Kennt zufällig einer von euch ein gutes Programm?
Danke schonmal im Voraus

LG


----------



## Martin Schaefer (22. Mai 2014)

Hi UsetoHelp,

es gibt Unmengen von Programmen und Geräten, die sich für Musikaufnahmen eignen, von supersimpel bis hochkomplex. Vielleicht sollten wir mal versuchen, abzuklopfen was sie denn überhaupt genau machen möchte? 

Möchte sie wirklich nur Singsang-Trallala aufnehmen und gut ist? Oder möchte sie zu einem Backingtrack singen und beides zusammenmischen? Oder möchte sie zusätzlich auch noch einzelne Instrumente aufnehmen und das dann alles abmischen?

Ist sie überhaupt der Typ Mensch, der Willens ist, sich an den Computer zu setzen um Musik zu machen? Das macht nämlich nicht jedes musisch interessierte Lebewesen gerne.
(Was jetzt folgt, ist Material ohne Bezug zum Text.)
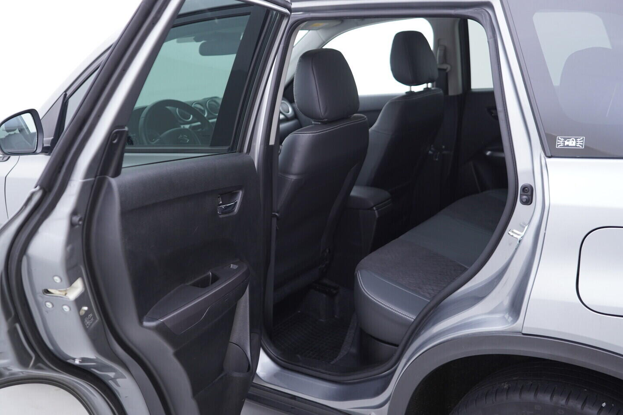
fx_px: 623
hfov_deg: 53.1
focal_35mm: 36
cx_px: 312
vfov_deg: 36.9
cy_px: 208
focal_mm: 24
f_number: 2.8
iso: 160
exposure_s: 1/40
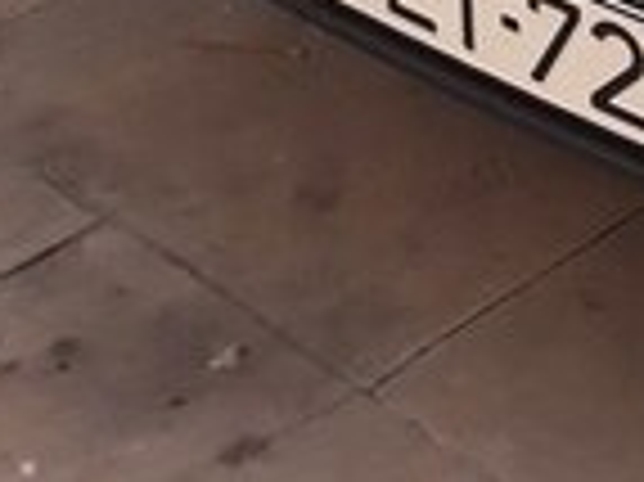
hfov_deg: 12.8
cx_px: 1459
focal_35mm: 125
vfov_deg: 10.6
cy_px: -561
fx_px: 2324
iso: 80
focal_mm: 3.71
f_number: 1.7
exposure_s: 1/100
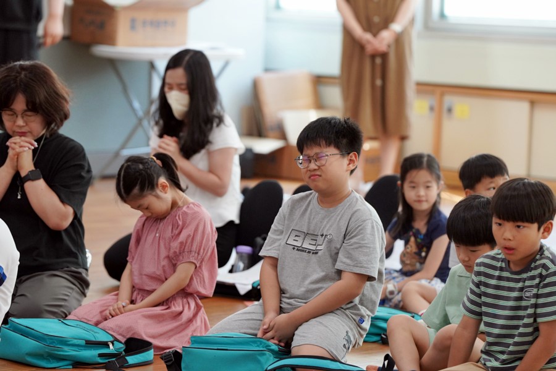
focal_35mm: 200
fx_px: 3089
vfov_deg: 6.9
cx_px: 278
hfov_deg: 10.3
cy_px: 186
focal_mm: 200
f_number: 4
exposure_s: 1/250
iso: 2000
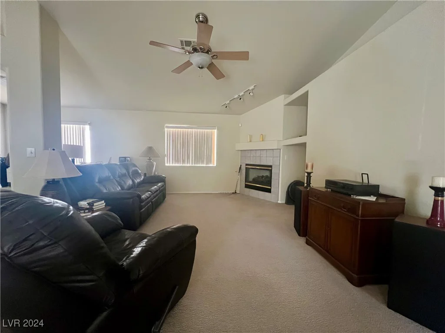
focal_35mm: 13
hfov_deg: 106.2
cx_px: 222
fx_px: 167
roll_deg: -0.9
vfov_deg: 89.9
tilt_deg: -4.2
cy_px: 166
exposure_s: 1/60
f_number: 1.8
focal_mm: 1.57
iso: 800
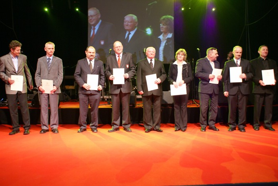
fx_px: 232
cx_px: 139
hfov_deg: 61.9
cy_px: 93
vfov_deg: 43.7
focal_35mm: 30
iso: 400
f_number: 4
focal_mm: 20
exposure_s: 1/25
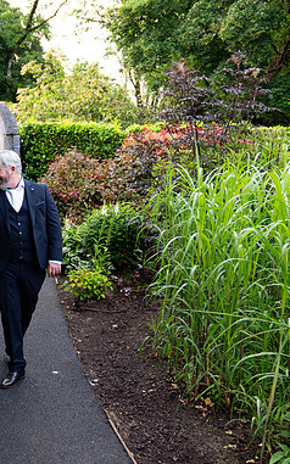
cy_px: 234
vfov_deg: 44.4
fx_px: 569
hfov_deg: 27.6
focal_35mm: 45
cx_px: 30
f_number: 2.8
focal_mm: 29
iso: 500
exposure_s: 1/200
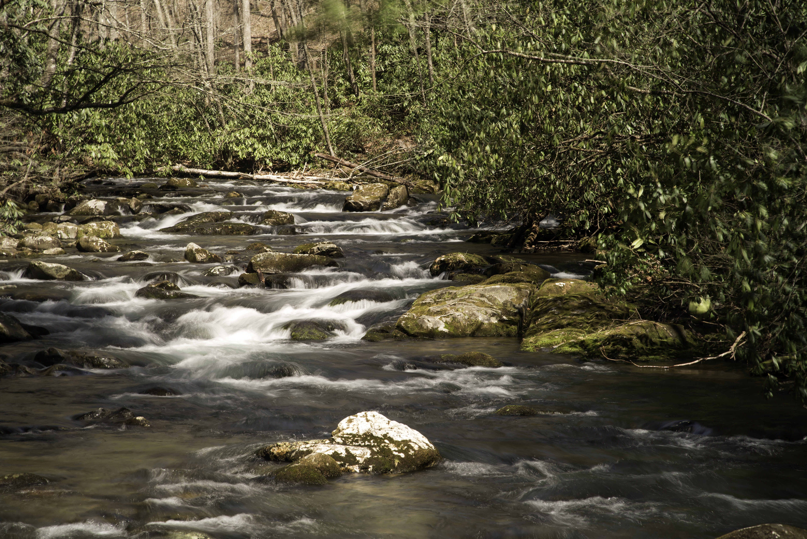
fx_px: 2355
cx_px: 404
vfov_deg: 13.1
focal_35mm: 105
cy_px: 270
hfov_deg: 19.4
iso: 100
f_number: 13
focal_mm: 105
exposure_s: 1/3
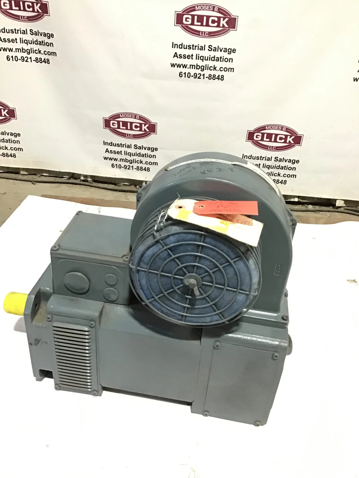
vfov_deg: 58.4
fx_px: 429
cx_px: 180
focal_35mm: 31
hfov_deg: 45.4
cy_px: 239
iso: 200
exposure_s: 1/17
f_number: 2.4
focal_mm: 3.3
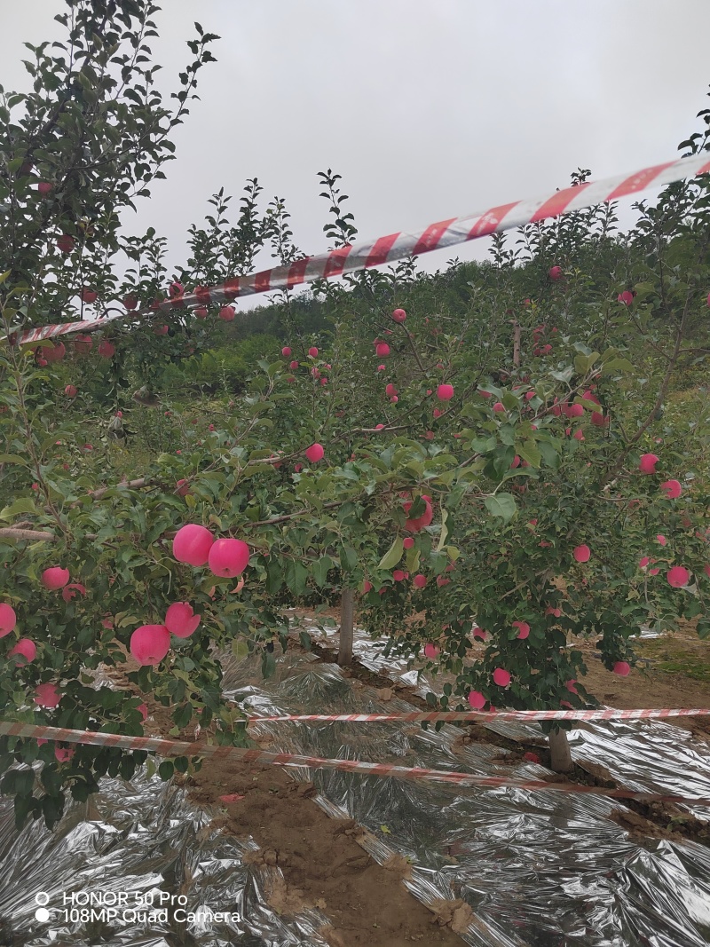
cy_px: 474
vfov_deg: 73.9
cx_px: 355
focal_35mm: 23
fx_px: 629
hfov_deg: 58.9
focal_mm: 5.52
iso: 219
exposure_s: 1/2000
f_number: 1.9
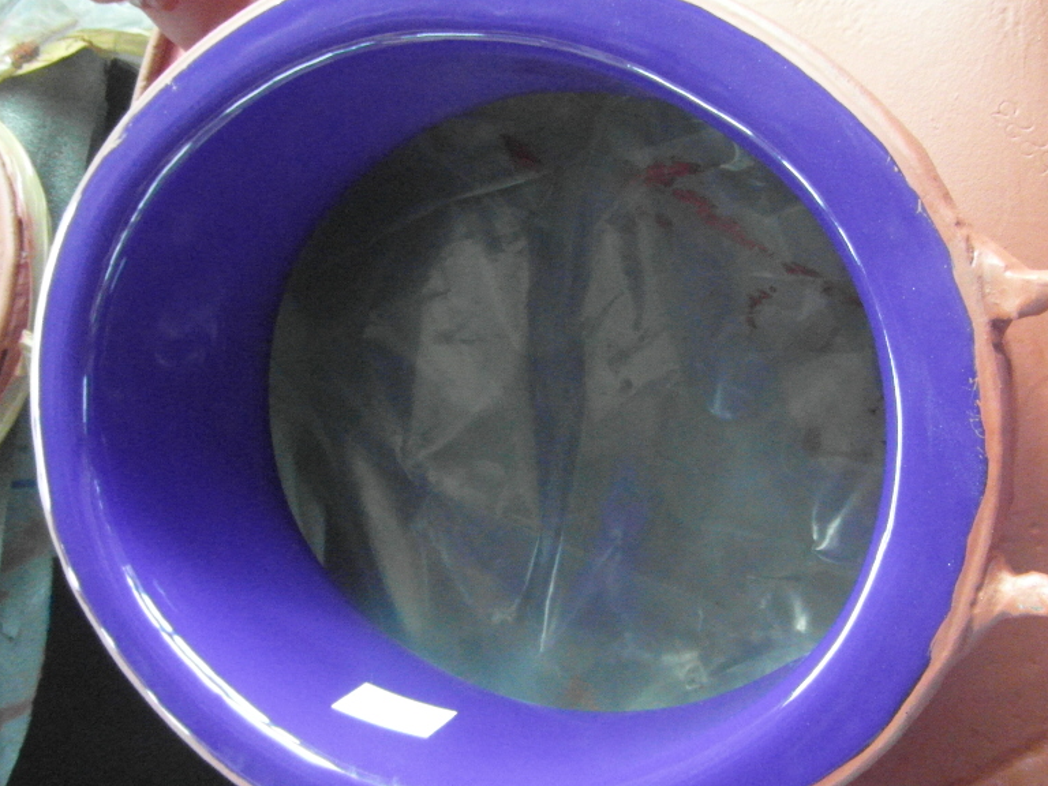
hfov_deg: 56.2
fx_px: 969
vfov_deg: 44.2
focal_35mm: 32
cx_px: 645
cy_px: 408
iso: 800
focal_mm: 4
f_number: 3.2
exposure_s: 1/30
Wie sind ihre Ansrpüche, Ambitionen? Soll das einfach mal was "Nettes" sein, so für Freunde und zur Erinnerung? Oder will sie das deutlich ernsthafter machen?
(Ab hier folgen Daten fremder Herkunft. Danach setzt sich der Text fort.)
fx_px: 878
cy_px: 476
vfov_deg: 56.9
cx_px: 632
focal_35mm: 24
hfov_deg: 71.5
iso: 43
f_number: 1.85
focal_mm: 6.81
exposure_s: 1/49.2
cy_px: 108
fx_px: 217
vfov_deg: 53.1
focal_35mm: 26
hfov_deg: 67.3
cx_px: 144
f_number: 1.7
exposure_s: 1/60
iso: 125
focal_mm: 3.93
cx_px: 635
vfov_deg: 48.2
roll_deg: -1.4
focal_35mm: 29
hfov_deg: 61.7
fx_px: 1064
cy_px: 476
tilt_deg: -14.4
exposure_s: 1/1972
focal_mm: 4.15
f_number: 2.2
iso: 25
Ich weiß, das sind viele Fragen, keine Antworten. Bisher. 
Aber vielleicht tust du ihr einen großen Gefallen, wenn du mit ein wenig Recherche genau das Richtige für sie findest. Vielleicht ist sie ja schon mit einem portablen Recorder glücklich, an den sie ein Mikro anschließen kann. Oder aber z.B. ein portables Ministudio.

Es gibt einfach unglaublich viele Möglichkeiten und ich bin sicher, dass wir mit ein wenig mehr Denksport die beste Lösung finden (im Rahmen deines Budgets, das du gerne auch mal nennen darfst).

Gruß
Martin


----------



## Zvoni (23. Mai 2014)

Nicht zu vergessen, dass bei den meisten PC-Programmen (Cubase, Sonar, ProTools) man an einer Hardware-Schnittstelle kaum vorbei kommt, und da hauts dann auch schon mal locker drei-stellig in den Geldbeutel


----------